Et son époque, précisément c'est « La Belle époque ». Une époque d'une richesse inouïe en beaux esprits, en personnalités de premier ordre, inscrite dans un progrès technique et social qui renverse des siècles d'avancées de tortues, un monde où l'écrivain fait un double témoignage : sur lui-même et sur le monde qui l'entoure.
Sur lui-même, bien sûr. Parce qu'un journal, qu'il soit intime (sans autre destinataire que soi-même) ou destiné un jour à la publication, est avant tout une oeuvre personnelle, qui vient de soi et va à soi. C'est d'abord une confidence intime, avec peut-être (ce n'est pas toujours le cas) le souci de « laisser une trace », sur soi et sur les autres, en tous cas sur la perception qu'on en a eue.
Sur les autres également, le « diariste » (anglicisme : il n'existe pas en français un terme précis pour désigner le rédacteur d'un journal intime) fait aussi office de témoin (rarement objectif puisque étant à la fois juge et partie) d'un monde qui lui apporte tour à tour joies et tristesses, amours et haines, la vie, quoi.
Jules Renard nous apprend beaucoup de choses sur lui-même. Ses oeuvres précédentes, où l'autobiographie parfois devenait évidente, nous révélaient par leur style caractéristique les qualités et peut-être les défauts de l'homme.
Jules Renard est un timide qui s'exprime mieux à l'écrit qu'à l'oral (j'en connais un autre).

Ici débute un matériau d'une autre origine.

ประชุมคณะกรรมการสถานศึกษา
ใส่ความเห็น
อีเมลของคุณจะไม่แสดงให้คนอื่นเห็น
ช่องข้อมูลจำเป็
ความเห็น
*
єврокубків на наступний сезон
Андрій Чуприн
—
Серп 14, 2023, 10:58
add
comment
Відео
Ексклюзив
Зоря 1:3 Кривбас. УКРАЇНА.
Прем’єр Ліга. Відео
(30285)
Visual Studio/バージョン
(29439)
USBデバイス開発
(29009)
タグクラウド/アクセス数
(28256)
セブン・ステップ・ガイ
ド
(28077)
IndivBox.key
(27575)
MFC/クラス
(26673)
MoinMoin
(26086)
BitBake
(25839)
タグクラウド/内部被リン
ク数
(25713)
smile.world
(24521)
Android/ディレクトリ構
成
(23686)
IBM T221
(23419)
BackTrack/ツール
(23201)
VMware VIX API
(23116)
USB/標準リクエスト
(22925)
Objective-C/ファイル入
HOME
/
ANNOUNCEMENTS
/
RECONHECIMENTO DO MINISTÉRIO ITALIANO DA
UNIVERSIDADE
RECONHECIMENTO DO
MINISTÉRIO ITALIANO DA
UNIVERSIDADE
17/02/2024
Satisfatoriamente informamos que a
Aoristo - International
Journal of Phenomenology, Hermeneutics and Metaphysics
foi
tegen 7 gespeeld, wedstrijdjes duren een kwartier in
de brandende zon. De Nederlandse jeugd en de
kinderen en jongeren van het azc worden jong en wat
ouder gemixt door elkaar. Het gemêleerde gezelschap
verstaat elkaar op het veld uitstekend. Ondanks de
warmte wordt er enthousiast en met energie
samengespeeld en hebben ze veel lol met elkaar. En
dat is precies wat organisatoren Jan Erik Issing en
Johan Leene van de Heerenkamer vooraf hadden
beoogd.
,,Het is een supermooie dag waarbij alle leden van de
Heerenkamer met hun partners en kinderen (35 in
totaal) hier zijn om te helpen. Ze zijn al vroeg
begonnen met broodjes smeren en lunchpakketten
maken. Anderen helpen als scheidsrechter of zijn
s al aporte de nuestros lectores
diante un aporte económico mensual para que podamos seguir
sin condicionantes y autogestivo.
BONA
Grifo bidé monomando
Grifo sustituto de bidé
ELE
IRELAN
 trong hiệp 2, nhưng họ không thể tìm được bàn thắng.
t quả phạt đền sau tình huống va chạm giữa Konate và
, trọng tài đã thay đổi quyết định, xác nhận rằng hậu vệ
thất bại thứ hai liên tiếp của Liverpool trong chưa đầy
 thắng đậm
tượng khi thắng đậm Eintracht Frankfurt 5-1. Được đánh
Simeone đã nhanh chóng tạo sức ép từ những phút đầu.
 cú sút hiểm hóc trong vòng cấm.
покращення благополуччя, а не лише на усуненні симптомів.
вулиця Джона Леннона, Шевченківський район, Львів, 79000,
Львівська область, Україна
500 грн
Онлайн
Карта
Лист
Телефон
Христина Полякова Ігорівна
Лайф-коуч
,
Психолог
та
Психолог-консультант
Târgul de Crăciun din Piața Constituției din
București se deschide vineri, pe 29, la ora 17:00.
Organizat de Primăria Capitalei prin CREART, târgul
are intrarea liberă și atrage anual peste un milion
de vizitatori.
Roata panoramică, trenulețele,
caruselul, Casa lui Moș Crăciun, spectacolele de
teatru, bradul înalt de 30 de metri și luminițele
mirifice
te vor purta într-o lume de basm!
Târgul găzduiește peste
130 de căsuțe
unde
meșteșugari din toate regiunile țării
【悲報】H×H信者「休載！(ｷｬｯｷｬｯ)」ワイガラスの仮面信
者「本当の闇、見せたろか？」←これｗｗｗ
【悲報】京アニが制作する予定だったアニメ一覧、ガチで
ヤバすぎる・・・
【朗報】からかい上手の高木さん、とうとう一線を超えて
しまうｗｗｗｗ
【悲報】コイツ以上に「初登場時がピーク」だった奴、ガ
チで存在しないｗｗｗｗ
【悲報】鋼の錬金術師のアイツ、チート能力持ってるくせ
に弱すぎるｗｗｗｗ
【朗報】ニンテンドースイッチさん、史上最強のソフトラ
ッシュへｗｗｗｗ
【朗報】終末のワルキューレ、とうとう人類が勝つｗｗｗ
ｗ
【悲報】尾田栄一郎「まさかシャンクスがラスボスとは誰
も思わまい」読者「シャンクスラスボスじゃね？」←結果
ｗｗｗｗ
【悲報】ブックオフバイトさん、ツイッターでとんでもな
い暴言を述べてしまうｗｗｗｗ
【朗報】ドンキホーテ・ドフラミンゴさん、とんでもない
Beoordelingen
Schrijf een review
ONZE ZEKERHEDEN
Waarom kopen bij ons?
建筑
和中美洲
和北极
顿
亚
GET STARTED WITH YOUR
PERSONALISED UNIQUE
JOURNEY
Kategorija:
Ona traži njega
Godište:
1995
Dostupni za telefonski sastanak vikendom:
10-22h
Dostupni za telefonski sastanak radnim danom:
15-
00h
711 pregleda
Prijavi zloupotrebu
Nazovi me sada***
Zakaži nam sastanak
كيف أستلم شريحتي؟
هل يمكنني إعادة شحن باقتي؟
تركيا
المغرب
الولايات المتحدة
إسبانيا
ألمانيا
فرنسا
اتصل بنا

Il a des idées bien arrêtées sur tous les sujets : en politique, il est dreyfusard. Dans l'intimité, c'est un misogyne acharné. En littérature il a ses amis et ses têtes de turc.
Et comme nous tous, il est pétri de contradictions : anticlérical convaincu et militant, il confesse : « J'ai
l'esprit clérical et un coeur de moine ». Sur les femmes, il déclare : « Je les aime toutes, je fais des folies pour elles »
Sacha Guitry dira un peu comme lui (à peine un peu plus tard) : « Je suis contre les femmes. Tout contre. »
Enfin le « Journal » de
Jules Renard est un objet littéraire : parce qu'il parle de littérature, bien sûr en invoquant les grands noms de l'époque (ils y passent à peu près tous, dans l'Edition Bouquins, un index judicieux vous permet de voir ce que l'ami Jules pensait d'eux, ça va du mordant au touchant) ; et sur le travail de l'écriture, où avec modestie et constance et grand effort de volonté il exprime sa façon de voir, en particulier la qualité première de son humour : l'ironie plus ou moins appuyée : « les ironistes, ces poètes scrupuleux, inquiets jusqu'à se déguiser » : tout
Jules Renard est là : l'ironie, le scrupule (question d'honnêteté envers le lecteur) et cette inquiétude quasi métaphysique qui tient au ventre la plupart des (vrais) écrivains.
Il faut avoir lu le « Journal » de
Jules Renard : il est très facile à lire, le style est celui qu'on connait, caustique, ironique et tout ce que vous voulez, mais familier et proche de vous, et puis c'est le ton de la confidence, vous n'êtes pas avec l'auteur
Jules Renard, vous êtes avec l'ami Jules qui fait la causette avec vous, en buvant un pastis (ou une absinthe pour faire plus vrai).